Umanità accolta

Pubblicato il 13-03-2024

di Claudio Monge

Non si è ancora spenta la eco del recente terribile attentato armato del 28 gennaio scorso, che ha violato non solo la sacralità di uno spazio di preghiera, ma della celebrazione eucaristica stessa, nella chiesa cattolica di Santa Maria del sobborgo di Büyükdere a Istanbul. Non è tanto la ridda di rivendicazioni, supposizioni e strumentalizzazioni politico-religiose che ne sono seguite che ci interessa qui, ma un aspetto di una contestualizzazione dei fatti, non solo palesemente erronea ma anche volutamente fuorviante.

Non si capisce come e perché, la notizia della tragedia in questione, sia rimbalzata dalle agenzie stampa internazionali come un attentato perpetrato in «una chiesa cattolica italiana»! Basterebbe conoscere la semantica dei termini impiegati, per rendersi conto del buffo ossimoro creato dall’associazione di “cattolica” e “italiana”: ciò che per definizione è universale, non può essere ristretto nei limiti di una nazione. Nella fattispecie poi il dato è palesemente falso perché né la comunità dei frati francescani conventuali, che ha la responsabilità dell’animazione della comunità in questione, né l’assemblea domenicale di tale comunità è identificabile per legami particolari col Bel Paese.

È, inoltre, totalmente anacronistico assimilare l’attuale mondo cattolico latino istanbuliota con i levantini: gli europei di Turchia discendenti più o meno diretti delle comunità mercantili insediatesi già a partire dal XII secolo nella capitale dell’Impero Bizantino e ultimi rappresentanti della più antica comunità storica italofona esistente all’estero. In fondo, questa assimilazione, perpetua la logica dei millet, concetto socio-politico il cui nome deriva dall’arabo milla, che significa originariamente gruppo o setta, e che era basato sulla concezione etnico-religiosa islamica della dhimma, elemento base anche nella costituzione ottomana della nuova società politica islamica. Questo sistema riconosceva l’identità comunitaria dei vari gruppi etnici non musulmani (greco ortodossi, armeni o ebrei), anche se non territoriali, ma con un limite: quello di essere sudditi di seconda categoria, con diritti inferiori rispetto alla umma, o comunità transnazionale musulmana.
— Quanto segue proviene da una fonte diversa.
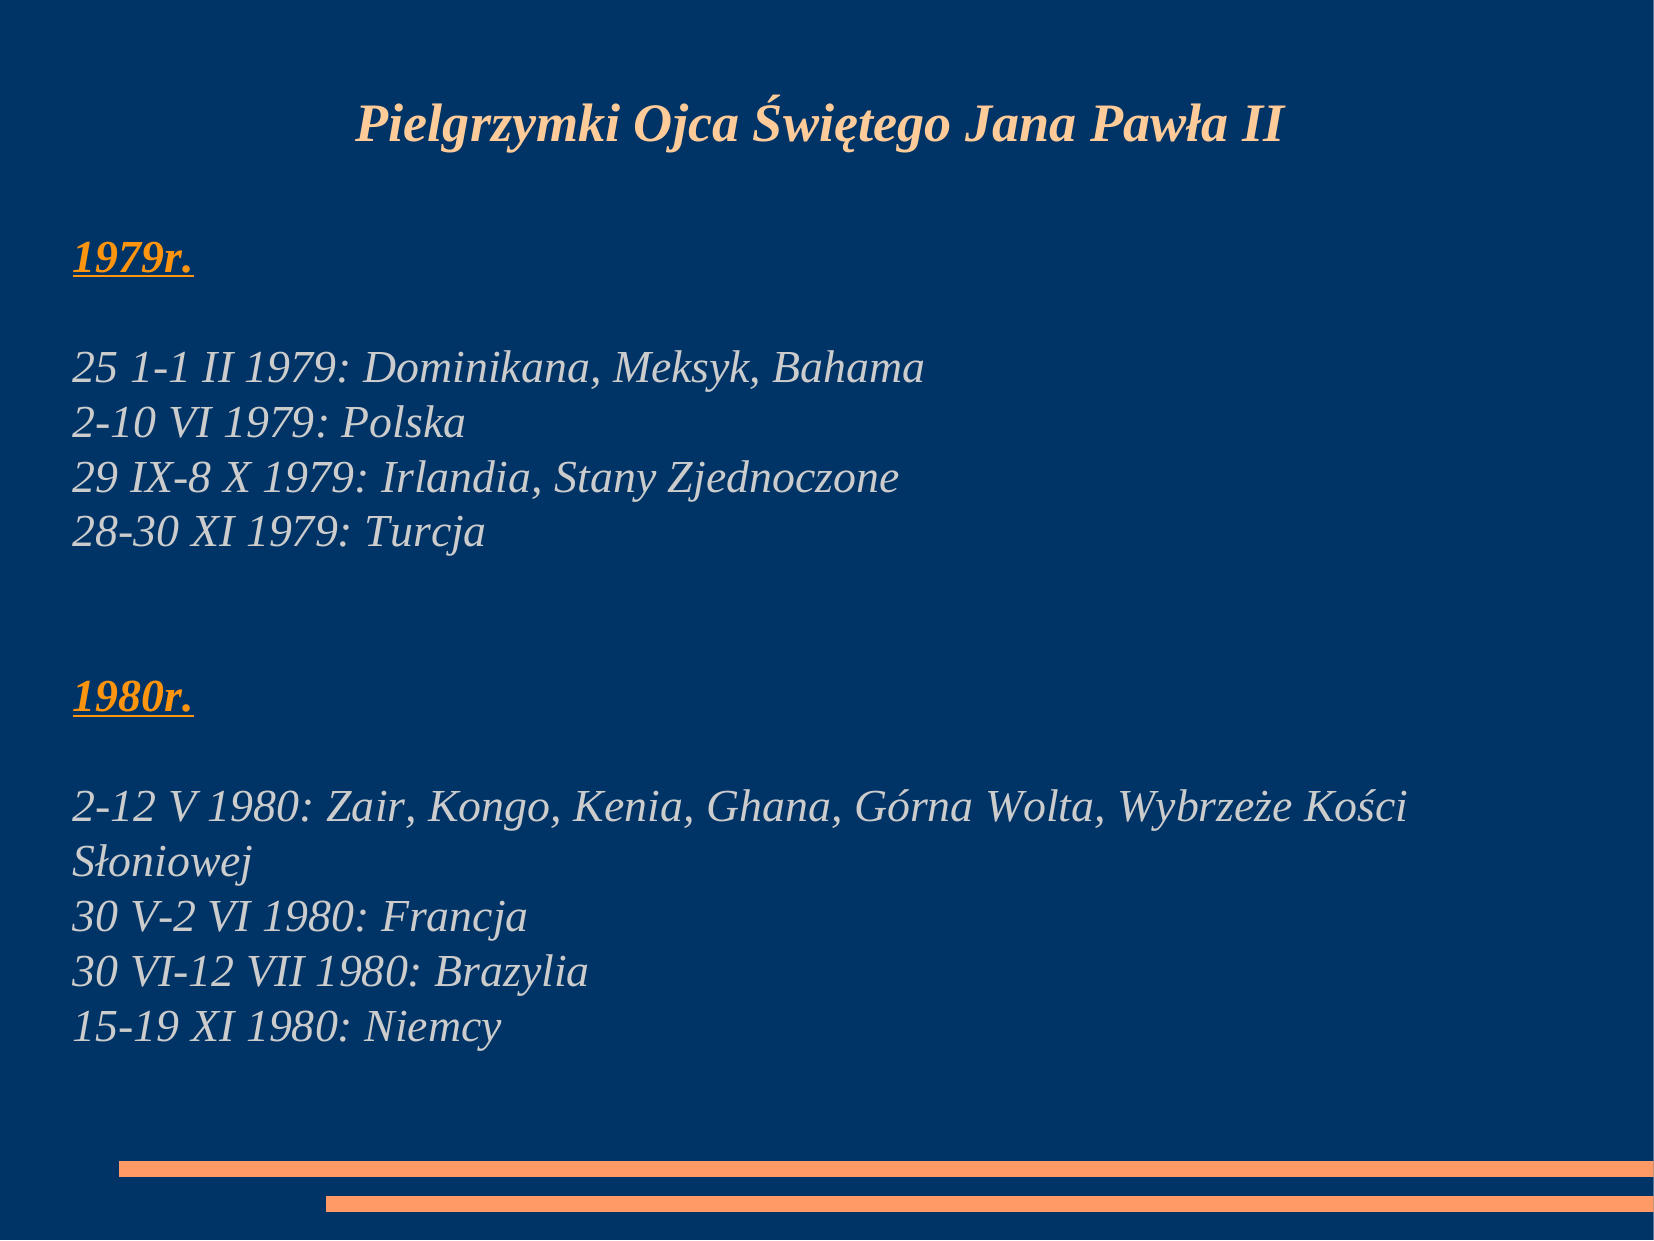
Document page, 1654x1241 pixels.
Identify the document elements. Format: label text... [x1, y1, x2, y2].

Ora, benché questo quadro storico sia totalmente superato, per coloro che strumentalizzano la religione attribuendole finalità secolari e non solo spirituali, si tratta di un’eredità da utilizzare a fini identitari, soprattutto là dove un dato gruppo guarda con ostilità ciò che è diverso e che ritiene minacciare la propria esistenza.

Il paradosso è che, chi ritiene di trovarsi su sponde opposte, è implicitamente alleato in questa visione: da una parte, i credenti di gruppi cosiddetti minoritari, che vedendosi in una posizione di debolezza, trasformano l’immutabilità e la chiusura settaria della loro chiesa di appartenenza in uno strumento per affermare la propria identità. Dall’altra parte, chi detiene il potere, che utilizza a suo favore questo ripiegamento, per accentuare il controllo e la limitazione dei diritti di cittadinanza di frange della popolazione che considera, in genere a torto, poco leali o non “solubili” in termini di coesione sociale.

Di fatto, questo clima limita, quando non impedisce del tutto, l’espressione pubblica delle convinzioni, comprese quelle etiche e spirituali, come elemento vitale del dibattito democratico per una società inclusiva e alla ricerca di senso. Quel senso e quella solidarietà comunitaria che cercava anche il povero Tuncer Cihan, ucciso nella chiesa di Santa Maria l’ultima domenica di gennaio. Tuncer non era italiano ma cittadino turco, non era cristiano ma alevita. Tuttavia era accolto dalla comunità cristiana di Büyükdere come creatura che, in quanto tale, è sacra, benvenuta come in tutte le chiese in cui si lavora per la riconciliazione del cuore e dello Spirito, dono di quel Dio che nella visione cristiana si è addirittura fatto uomo per essere solidale con la condizione delle sue creature!